Problem requirements:
Can you lay out the material as a Markdown table with the columns No. and Text, one row per line, starting at the line that contains "richting van S&P 500, wat betekent" and ending at the line that contains "Санкт‑Петербурге"? Skip blank lines and leave the pictures out.

*** Opening Supplied records ***

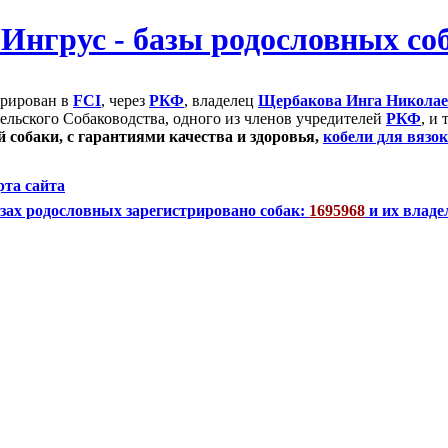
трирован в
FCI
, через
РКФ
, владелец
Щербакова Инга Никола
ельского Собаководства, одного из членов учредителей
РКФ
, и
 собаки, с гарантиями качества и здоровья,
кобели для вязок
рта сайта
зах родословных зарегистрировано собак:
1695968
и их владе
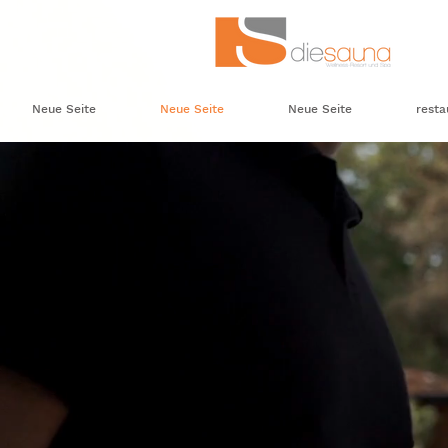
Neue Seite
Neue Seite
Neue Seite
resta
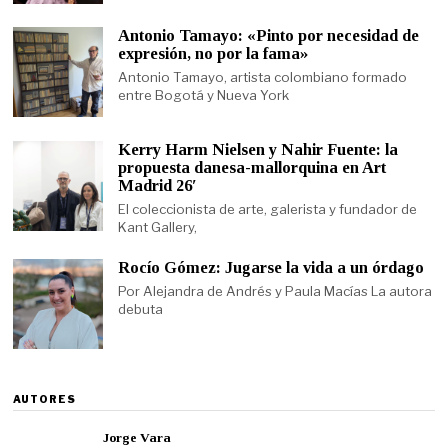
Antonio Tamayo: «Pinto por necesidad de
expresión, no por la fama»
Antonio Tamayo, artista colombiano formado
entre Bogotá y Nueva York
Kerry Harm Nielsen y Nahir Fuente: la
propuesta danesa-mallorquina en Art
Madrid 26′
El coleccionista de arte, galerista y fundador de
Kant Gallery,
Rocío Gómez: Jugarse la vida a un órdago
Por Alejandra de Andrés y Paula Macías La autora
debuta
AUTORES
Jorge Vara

*** Closing Supplied records ***
*** Opening Supplied records ***

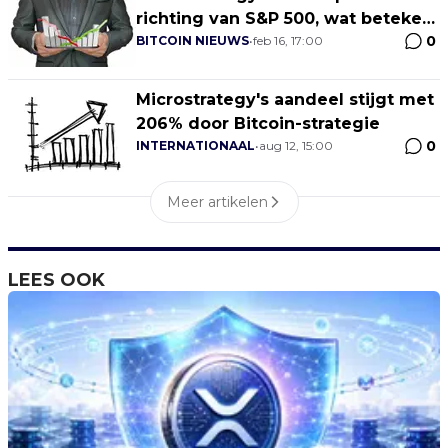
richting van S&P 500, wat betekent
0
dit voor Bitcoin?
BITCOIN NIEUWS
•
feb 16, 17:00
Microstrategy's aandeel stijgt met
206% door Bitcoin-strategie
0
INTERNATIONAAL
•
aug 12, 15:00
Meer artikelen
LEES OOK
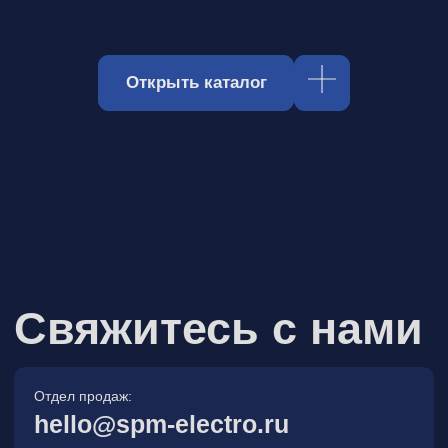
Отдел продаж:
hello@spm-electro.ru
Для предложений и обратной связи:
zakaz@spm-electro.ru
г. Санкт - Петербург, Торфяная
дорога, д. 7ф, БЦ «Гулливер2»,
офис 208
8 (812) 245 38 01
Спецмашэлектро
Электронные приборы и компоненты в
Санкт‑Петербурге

*** Closing Supplied records ***

Answer to this problem:
| No. | Text |
|---|---|
| 1 | richting van S&P 500, wat betekent |
| 2 | 0 |
| 3 | dit voor Bitcoin? |
| 4 | BITCOIN NIEUWS |
| 5 | • |
| 6 | feb 16, 17:00 |
| 7 | Microstrategy's aandeel stijgt met |
| 8 | 206% door Bitcoin-strategie |
| 9 | 0 |
| 10 | INTERNATIONAAL |
| 11 | • |
| 12 | aug 12, 15:00 |
| 13 | Meer artikelen |
| 14 | LEES OOK |
| 15 | Отдел продаж: |
| 16 | hello@spm-electro.ru |
| 17 | Для предложений и обратной связи: |
| 18 | zakaz@spm-electro.ru |
| 19 | г. Санкт - Петербург, Торфяная |
| 20 | дорога, д. 7ф, БЦ «Гулливер2», |
| 21 | офис 208 |
| 22 | 8 (812) 245 38 01 |
| 23 | Спецмашэлектро |
| 24 | Электронные приборы и компоненты в |
| 25 | Санкт‑Петербурге |